Les défis de l'implantation en entreprise
L'un des principaux obstacles à l'adoption de ce dispositif est la peur de l'inconnu. Pierre-Yves LOAËC l'admet :
"Au-delà des aspects techniques et managériaux, le premier frein c'est la peur de l'autre. Et ça je peux en parler parce que je l'ai bien connu [...] nous les insérés, que nous sommes tous ici à peu près ce soir, et sans doute la plupart des personnes qui nous regardent aussi derrière leur écran, nous les insérés au fond, on fréquente assez peu les non-insérés."
L'implication des collaborateurs est également un enjeu majeur. Le fondateur raconte avec humour sa propre expérience :
"J'ai débarqué dans une réunion qui était consacrée à mes collaborateurs avec un architecte d'intérieur qui aménageait nos futurs locaux. Et j'ai dit aux collaborateurs, vous voyez le plan ? Là, on pourrait mettre une porte et là, ça permettrait de pouvoir dégager un espace suffisant pour faire dormir une personne qui serait sans abri dans nos locaux le soir et le week-end. Et là, j'ai quitté la réunion en disant, salut, bonne journée."
Aujourd'hui, l'association forme ses bénévoles pour accompagner les entreprises dans cette conduite du changement.

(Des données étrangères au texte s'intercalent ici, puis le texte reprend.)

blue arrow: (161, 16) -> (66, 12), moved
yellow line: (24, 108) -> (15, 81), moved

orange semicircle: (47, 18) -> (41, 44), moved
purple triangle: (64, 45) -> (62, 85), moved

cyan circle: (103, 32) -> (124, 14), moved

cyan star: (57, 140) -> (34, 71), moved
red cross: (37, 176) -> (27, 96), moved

Un modèle économique performant
Les Bureaux du Cœur emploient désormais 10 salariés et fonctionnent avec un financement composé à 80% de mécénat et 20% de dons. L'association se distingue par son efficacité économique :
"Un lit d'urgence coûte environ 10 000 euros à la collectivité par an. Un lit d'urgence, entre guillemets, enfin, en tout cas, dans le budget des bureaux du coeur, ça coûte 1500 euros et on souhaite tendre vers le 1000 euros."

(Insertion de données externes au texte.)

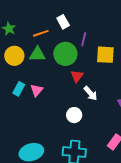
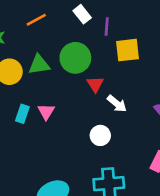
white rectangle: (63, 22) -> (82, 14), moved
orange line: (41, 33) -> (36, 20), moved
purple line: (84, 39) -> (107, 27), moved

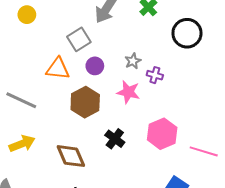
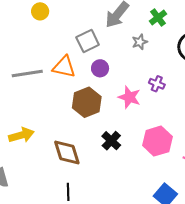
gray star: (133, 61) -> (140, 42), moved
gray line: (21, 100) -> (27, 73), moved, turned -40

Pierre-Yves LOAËC précise toutefois que cette comparaison doit être nuancée, car les dispositifs d'urgence traditionnels incluent des missions d'insertion que l'association n'assure pas directement.
Des bénéfices mutuels
L'initiative crée une relation gagnant-gagnant. Pour les personnes accueillies, c'est l'opportunité de bénéficier d'un réseau et de services :
"La magie vient de nos collaboratrices et nos collaborateurs qui mettent à l'aise les personnes qui viennent dormir en proposant de rendre des menus-services, je te lave ton linge, je t'apporte un plat préparé, je t'aide à faire ton CV, enfin bref, je te mets en réseau."
Pour les entreprises, c'est une façon de renforcer la cohésion interne :
"Quand on met de la fragilité dans l'entreprise, on met de la solidarité dans l'entreprise. Et à l'heure où nos entreprises s'individualisent de plus en plus dans les modes de travail, Freelancing, télétravail, j'en passe et des meilleurs. Nos plateaux sont de moins en moins pleins."

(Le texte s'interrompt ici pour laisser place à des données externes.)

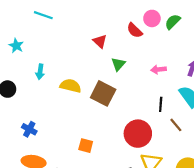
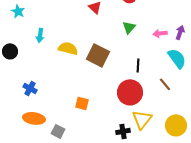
green triangle: (118, 64) -> (129, 27), moved
pink arrow: (158, 70) -> (160, 33), moved
black line: (161, 104) -> (138, 65), moved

Un développement international maîtrisé
Après s'être développée dans 28 villes en France et en Europe (notamment en Espagne, Suisse et Belgique), l'association concentre désormais ses efforts sur la consolidation de l'existant plutôt que sur l'ouverture de nouveaux territoires. Néanmoins, l'Allemagne commence à s'intéresser au concept, et les Bureaux du Cœur se tiennent prêts à accompagner de nouvelles équipes.
Avec un taux de réinsertion estimé à 80% (chiffre en cours de vérification), les Bureaux du Cœur démontrent qu'une solution simple peut avoir un impact significatif sur la problématique du sans-abrisme, tout en créant du lien social au sein des entreprises.